In the spirit of assisting the new national campaign to achieve the highest level of success, I offer a few suggestions for our leaders and staff.

Local Leadership in Decision-Making
Advocacy people want to choose their goals on the basis of their institution’s situation (e.g., revisions to the faculty handbook that improve provisions for faculty governance and professional functioning, tenure, and academic freedom). They also want to choose the best means by which to pursue them because they know the limits of tolerance of their colleagues and their administrations. Once that has been done, support by the national AAUP in the form of advice, research, finances, speakers, and other resources is most helpful.

Terminology
Because of the extreme hostility to labor unions in many red states, a hostility that legislatures may be more than willing to turn into the withholding of funds or attacks on the faculty, an emphasis on the AAUP as a professional association rather than as a labor union is the more functional approach in attracting members.

Conferences and Regional Groupings
In red states, state conferences are of particular importance. The conference can counteract the isolation otherwise felt by chapters, by providing shared experience, support, and clout. Conferences also provide a home for AAUP members who do not have an institutional chapter or who have chosen to remain anonymous even to their campus AAUP leadership, a common red state situation. Also very helpful are the kind of inter-conference regional groupings that AAUP activists have already been forming and that provide additional opportunities to gather with like-minded colleagues to find solutions to common problems.
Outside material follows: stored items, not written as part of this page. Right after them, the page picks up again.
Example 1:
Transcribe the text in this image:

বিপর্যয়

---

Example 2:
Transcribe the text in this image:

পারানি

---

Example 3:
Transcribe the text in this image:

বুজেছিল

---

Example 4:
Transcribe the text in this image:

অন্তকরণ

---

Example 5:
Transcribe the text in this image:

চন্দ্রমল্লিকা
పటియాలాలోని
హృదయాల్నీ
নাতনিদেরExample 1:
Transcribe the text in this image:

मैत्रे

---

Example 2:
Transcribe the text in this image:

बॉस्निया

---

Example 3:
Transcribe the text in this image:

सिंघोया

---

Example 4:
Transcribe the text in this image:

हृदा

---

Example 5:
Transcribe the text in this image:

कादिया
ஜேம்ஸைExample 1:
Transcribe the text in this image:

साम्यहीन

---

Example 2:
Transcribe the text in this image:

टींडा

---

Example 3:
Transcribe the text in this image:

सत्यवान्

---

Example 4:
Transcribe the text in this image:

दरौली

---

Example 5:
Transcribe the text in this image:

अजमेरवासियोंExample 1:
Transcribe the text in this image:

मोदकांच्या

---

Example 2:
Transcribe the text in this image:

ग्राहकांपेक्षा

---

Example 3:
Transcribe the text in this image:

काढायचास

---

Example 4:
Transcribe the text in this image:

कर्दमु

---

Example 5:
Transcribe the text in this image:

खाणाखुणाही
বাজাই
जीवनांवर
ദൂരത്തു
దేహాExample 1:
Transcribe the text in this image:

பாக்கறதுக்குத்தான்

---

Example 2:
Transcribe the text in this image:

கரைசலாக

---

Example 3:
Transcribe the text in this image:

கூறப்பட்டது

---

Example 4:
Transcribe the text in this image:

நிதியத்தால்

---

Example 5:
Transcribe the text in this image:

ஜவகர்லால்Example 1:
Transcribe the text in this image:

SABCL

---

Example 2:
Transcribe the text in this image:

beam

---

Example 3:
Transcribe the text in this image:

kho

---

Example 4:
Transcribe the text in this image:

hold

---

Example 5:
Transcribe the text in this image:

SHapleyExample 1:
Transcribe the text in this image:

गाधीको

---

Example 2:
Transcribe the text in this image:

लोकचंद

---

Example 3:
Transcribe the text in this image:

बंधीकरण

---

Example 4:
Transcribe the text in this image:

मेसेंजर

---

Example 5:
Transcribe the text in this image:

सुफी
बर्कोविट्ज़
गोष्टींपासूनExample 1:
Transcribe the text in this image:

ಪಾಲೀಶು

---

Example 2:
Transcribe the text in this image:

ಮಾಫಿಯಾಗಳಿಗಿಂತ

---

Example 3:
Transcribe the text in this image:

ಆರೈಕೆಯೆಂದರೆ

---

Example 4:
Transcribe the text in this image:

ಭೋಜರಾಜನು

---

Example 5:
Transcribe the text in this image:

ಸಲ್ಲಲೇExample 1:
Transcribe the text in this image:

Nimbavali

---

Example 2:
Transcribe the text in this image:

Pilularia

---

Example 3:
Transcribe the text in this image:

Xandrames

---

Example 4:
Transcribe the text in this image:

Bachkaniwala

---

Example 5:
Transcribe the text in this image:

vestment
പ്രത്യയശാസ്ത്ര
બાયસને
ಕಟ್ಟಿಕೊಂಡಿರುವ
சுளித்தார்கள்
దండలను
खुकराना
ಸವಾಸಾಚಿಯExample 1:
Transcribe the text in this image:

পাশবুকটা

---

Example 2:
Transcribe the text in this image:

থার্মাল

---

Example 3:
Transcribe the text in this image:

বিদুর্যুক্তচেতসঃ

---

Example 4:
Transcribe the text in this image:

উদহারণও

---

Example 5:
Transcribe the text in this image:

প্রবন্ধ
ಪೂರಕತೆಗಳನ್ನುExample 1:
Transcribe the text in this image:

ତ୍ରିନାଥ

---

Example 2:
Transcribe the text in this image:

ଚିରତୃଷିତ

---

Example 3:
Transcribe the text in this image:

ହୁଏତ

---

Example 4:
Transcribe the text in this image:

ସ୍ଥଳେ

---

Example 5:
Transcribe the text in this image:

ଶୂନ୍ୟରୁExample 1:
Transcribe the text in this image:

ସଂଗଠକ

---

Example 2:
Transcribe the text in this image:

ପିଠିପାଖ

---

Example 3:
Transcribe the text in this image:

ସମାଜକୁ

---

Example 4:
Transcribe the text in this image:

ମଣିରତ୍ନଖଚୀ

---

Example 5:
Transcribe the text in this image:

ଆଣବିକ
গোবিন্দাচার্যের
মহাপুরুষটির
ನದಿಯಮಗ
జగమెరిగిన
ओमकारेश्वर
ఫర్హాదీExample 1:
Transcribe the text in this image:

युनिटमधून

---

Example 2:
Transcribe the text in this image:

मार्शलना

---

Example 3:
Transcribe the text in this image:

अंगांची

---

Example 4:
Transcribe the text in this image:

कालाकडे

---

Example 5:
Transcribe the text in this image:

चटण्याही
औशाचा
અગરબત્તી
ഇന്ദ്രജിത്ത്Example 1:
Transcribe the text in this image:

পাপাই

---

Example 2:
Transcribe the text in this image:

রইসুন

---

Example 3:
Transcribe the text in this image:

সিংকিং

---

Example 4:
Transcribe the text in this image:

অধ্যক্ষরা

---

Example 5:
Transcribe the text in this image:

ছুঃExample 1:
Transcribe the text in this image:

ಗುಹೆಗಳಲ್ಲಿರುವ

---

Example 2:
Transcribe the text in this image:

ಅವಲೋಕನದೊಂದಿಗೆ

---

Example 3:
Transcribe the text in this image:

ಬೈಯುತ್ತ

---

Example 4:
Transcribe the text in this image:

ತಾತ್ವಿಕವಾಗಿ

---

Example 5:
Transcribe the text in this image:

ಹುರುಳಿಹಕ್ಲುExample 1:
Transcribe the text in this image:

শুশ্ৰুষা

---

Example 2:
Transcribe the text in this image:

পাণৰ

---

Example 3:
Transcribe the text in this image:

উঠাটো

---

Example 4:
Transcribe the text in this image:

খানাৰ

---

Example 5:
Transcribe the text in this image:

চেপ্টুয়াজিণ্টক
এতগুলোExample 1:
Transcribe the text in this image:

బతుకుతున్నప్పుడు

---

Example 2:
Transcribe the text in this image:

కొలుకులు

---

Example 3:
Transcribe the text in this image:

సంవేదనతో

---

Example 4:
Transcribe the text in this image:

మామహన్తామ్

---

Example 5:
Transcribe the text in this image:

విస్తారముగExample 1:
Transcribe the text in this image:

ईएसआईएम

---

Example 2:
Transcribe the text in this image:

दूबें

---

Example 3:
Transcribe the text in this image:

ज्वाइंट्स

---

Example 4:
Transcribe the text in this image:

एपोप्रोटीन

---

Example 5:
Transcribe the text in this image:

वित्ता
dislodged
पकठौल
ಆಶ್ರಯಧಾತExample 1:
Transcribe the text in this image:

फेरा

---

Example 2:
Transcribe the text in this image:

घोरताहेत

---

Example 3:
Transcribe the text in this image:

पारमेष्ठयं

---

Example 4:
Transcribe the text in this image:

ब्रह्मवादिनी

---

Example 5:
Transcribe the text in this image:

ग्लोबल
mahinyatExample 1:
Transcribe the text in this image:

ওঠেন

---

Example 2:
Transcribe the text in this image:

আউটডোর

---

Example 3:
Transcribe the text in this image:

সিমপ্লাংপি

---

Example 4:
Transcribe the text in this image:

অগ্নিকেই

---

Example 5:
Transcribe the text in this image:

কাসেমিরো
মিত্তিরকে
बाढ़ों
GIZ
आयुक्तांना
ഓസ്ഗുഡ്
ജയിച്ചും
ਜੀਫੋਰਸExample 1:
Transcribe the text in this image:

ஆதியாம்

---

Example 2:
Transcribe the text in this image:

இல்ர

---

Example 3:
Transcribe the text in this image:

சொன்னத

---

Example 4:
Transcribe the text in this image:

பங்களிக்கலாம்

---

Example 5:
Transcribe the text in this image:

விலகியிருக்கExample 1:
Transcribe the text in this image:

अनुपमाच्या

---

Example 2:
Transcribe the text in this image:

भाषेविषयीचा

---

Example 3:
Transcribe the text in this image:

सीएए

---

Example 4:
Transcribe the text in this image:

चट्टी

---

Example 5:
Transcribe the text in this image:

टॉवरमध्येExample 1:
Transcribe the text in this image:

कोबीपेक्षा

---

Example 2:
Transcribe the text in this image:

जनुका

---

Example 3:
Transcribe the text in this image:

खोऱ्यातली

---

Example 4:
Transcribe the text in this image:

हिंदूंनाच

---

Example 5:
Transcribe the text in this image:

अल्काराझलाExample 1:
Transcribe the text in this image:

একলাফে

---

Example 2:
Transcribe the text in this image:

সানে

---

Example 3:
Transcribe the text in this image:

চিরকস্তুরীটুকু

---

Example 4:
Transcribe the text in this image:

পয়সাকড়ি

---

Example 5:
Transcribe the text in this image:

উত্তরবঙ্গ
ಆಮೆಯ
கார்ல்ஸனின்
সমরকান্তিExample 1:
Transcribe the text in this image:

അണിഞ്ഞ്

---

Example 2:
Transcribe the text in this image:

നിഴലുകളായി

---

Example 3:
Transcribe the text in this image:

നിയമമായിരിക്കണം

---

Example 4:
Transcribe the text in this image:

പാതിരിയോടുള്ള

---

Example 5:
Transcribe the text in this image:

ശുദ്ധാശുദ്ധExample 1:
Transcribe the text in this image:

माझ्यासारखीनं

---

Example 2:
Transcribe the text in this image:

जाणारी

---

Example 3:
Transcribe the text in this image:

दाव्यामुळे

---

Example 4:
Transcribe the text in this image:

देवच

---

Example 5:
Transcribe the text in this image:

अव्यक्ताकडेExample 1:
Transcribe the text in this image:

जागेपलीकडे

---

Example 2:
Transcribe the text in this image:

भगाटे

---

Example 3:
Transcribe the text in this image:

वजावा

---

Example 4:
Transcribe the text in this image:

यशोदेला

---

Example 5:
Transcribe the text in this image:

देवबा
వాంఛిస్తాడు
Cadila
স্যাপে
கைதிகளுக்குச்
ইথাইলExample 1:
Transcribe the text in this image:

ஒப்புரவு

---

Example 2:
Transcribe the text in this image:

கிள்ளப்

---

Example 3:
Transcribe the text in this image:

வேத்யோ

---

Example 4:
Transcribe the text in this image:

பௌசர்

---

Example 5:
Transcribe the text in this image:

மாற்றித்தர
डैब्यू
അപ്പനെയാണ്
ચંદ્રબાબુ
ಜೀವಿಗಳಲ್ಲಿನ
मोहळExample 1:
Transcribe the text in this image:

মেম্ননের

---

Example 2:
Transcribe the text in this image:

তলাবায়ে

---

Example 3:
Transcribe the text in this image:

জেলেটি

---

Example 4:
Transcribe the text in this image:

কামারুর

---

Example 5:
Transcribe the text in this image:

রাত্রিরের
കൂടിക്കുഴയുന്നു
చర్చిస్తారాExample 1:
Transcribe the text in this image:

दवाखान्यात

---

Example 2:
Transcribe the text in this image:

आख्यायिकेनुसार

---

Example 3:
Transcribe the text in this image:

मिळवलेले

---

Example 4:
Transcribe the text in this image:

Election Methods and Regional Delegates to National Council
The move at the 2019 national meeting to elect national leadership through delegates to the national meeting, as well as the change in voting procedure from nomination and election of regional delegates by regional members to their nomination and election by the entire delegate body, set several obstacles in the path of attracting and retaining advocacy members. The first is that electing by secret ballot and sending a delegate to national meetings will require chapters and “sections” to divert funds from membership-building activities; in many cases the cost involved in conducting an election meeting Department of Labor standards and the air fare, hotel bill, and conference registration for the delegate will be a significant portion of their budget. The second is that red-state advocacy members operate in an environment of self-motivation and self-determination and their regional representative on Council is their only voice at the national level. The third is that legal advice will likely be required for the chapters and sections to determine what procedures are legally available to them to elect their delegate. There are sure to be questions, and the generic answer “it’s complicated” won’t help. How great these obstacles will be is an open question. Many red state leaders hope that the national organization will quickly remove them by restoring individual-member voting and the nomination and election of regional delegates to national Council by regional members.

Pathway to the Future.
Change always brings challenges, many of which only become visible as one walks down that pathway. But there is no reason for pessimism and, ironically, the current hostility to faculty and to substantive education provides many reasons for optimism as it has awakened many faculty colleagues to the imperative to form a united front. Faculty members, particularly AAUP members, are used to analyzing challenges, considering alternatives, and then working together to overcome them. We can, and will, do that again. But the point is that this process does not occur on its own. Like so many other activities, the solution is to organize—at the chapter, conference, regional, and national levels. Benjamin Franklin’s advice about hanging together so as not to hang separately was never more appropriate.

Guest blogger Linda Carroll is an at-large member of the AAUP national Council, a former president of the Tulane University AAUP chapter, and a former secretary of the Louisiana state AAUP conference.